In Equity. Suit by Harrington Bros., Inc., against the City of New York and others. On motion by judgment creditor of plaintiff to intervene under Equity Rule 37. Motion denied.
This motion is denied. The intervention is not opposed by the plaintiff, but by one of the defendants John J. Kelly, Inc., who appears and objects.
The petitioner who seeks to intervene in this suit has secured judgment by default in the New York Supreme Court, New York county, for $4,795.21 against the plaintiff herein, Harrington Bros., Inc.
In this action by the petitioner against the plaintiff an attachment was issued by the New York Supreme Court, and has been served by the sheriff of the county of New York on John J. Kelly, Inc., and the Continental Casualty Company and the city of New York, all defendants herein. Thus it was sought to attach the right, title, and interest of the plaintiff to this cause of action in this court, and also to the public lien filed by Harrington Bros., Inc., against the city of New York on or about June 13, 1929, under the New York Lien Law (c. 38 [Consol. Laws, c. 33]), §§ 5 and 12, copy of which is annexed to the moving papers.
The claim on which the judgment of the petitioner was secured against the plaintiff herein was for unpaid premiums on automobile liability insurance against injuries to, and damage to property of, third persons.
The right of intervention under equity rule 37 (28 USCA § 723) depends on various elements, of which the following are lacking in the present application:
(1) The petitioner in this case has not any interest in the remedy, as such, sought to be enforced by the plaintiff herein. The petitioner's rights have already been fixed by the state court judgment and cannot be affected by any findings of fact or by the decree which may be entered in this suit here. Hurley v. Pusey Jones (D.C.) 274 F. 487, 488; Adler v. Seaman et al. (C.C.A.) 266 F. 828, 832.

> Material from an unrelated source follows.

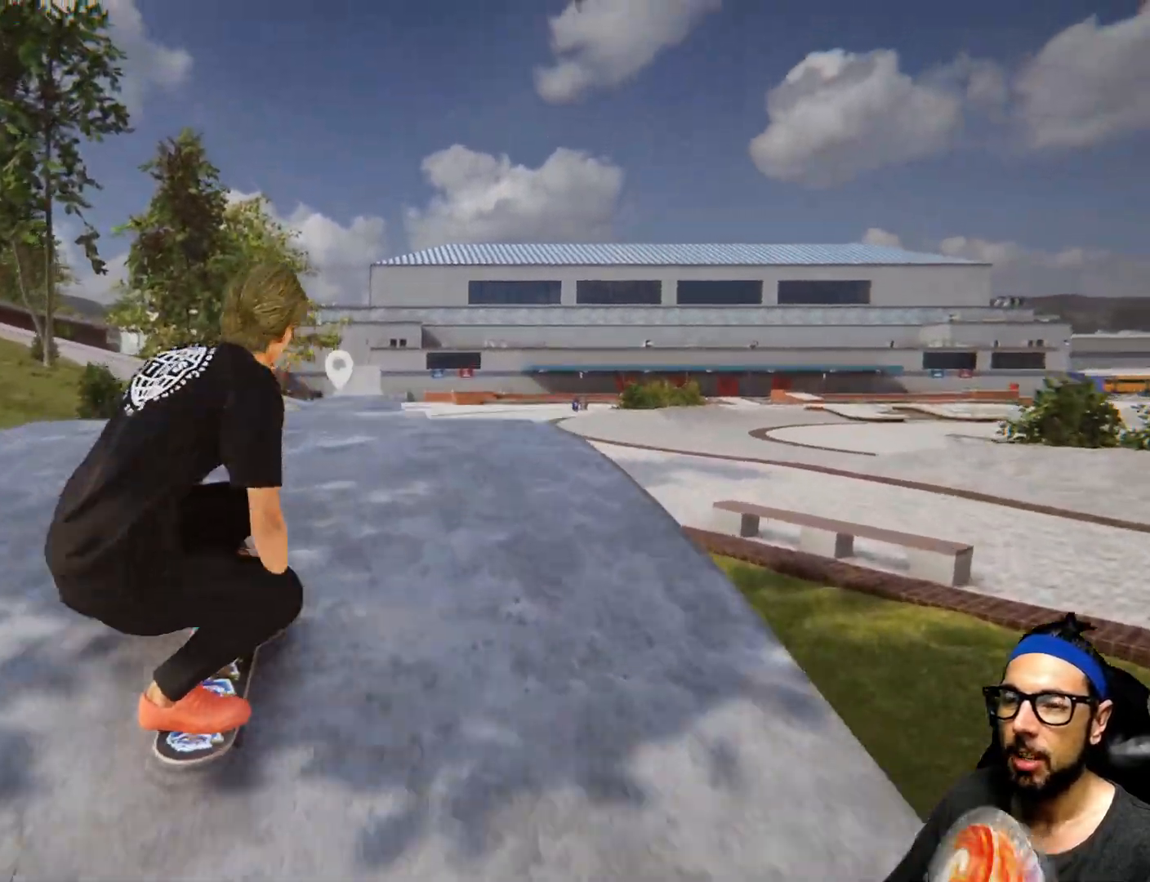
{"buttons": ["SQUARE"], "left_stick": "center", "right_stick": "center", "events": [[33, "CROSS", "down"], [167, "R1", "down"], [234, "CROSS", "up"], [300, "R1", "up"], [334, "SQUARE", "down"]]}
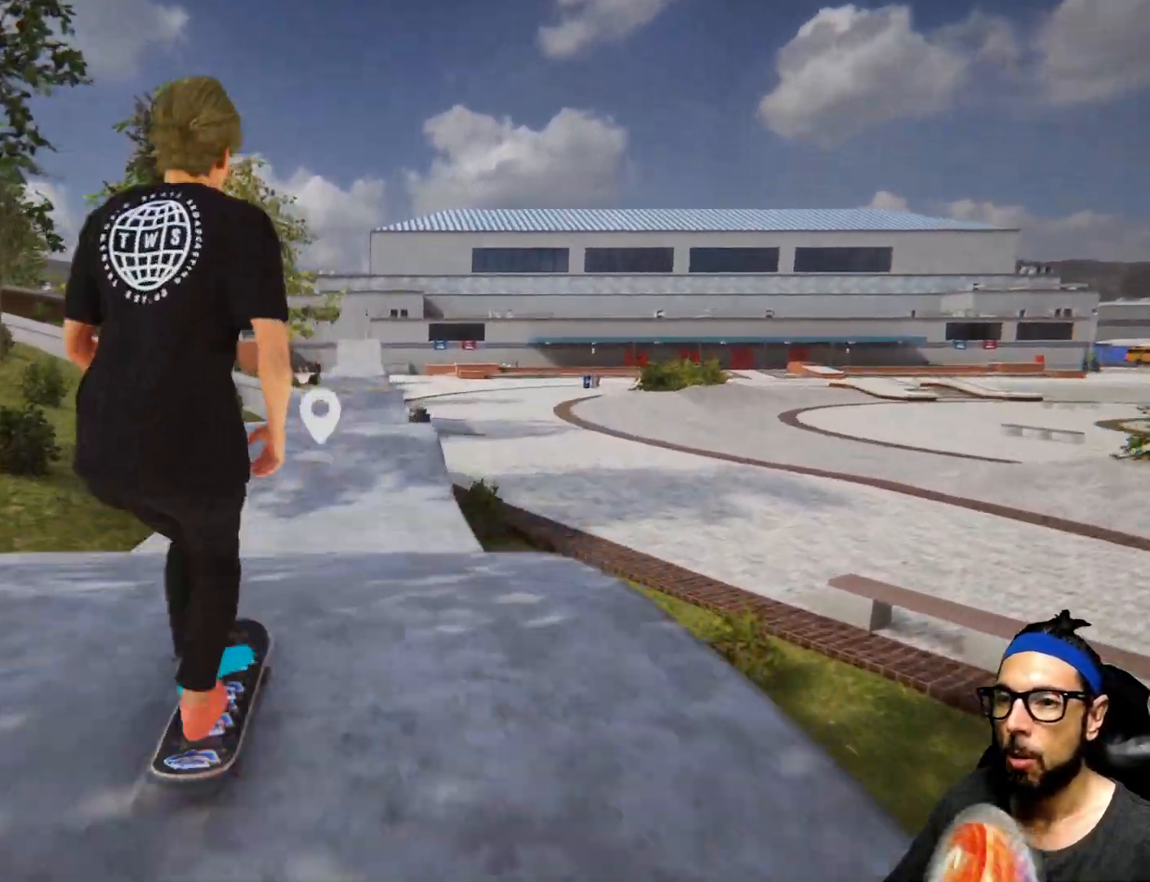
{"buttons": ["SQUARE"], "left_stick": "center", "right_stick": "center", "events": []}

(2) The petitioner has an adequate remedy at law, for it must be assumed here that the attachment which has been levied, as above stated, will be appropriately protected by the state court in the event that the lien is good.
The proposed petitioner is interested only in the proceeds, if any, which will result from this suit, and what he asks here, in effect, is to have this court, sitting in equity, act as a means for collecting a money judgment which the petitioner has secured, by causing any recovery, which may be granted to plaintiff herein, to be paid in part to the petitioner. I do not see that there is any ground whatever for an intervention under such circumstances.
To allow such an intervention as the petitioner seeks would constitute a precedent under which any judgment creditor, or perhaps any creditor, of a plaintiff in an equity suit in this court, might claim a right to intervene, irrespective of his relation to the suit before the court, or of his interest in the remedy invoked by the plaintiff.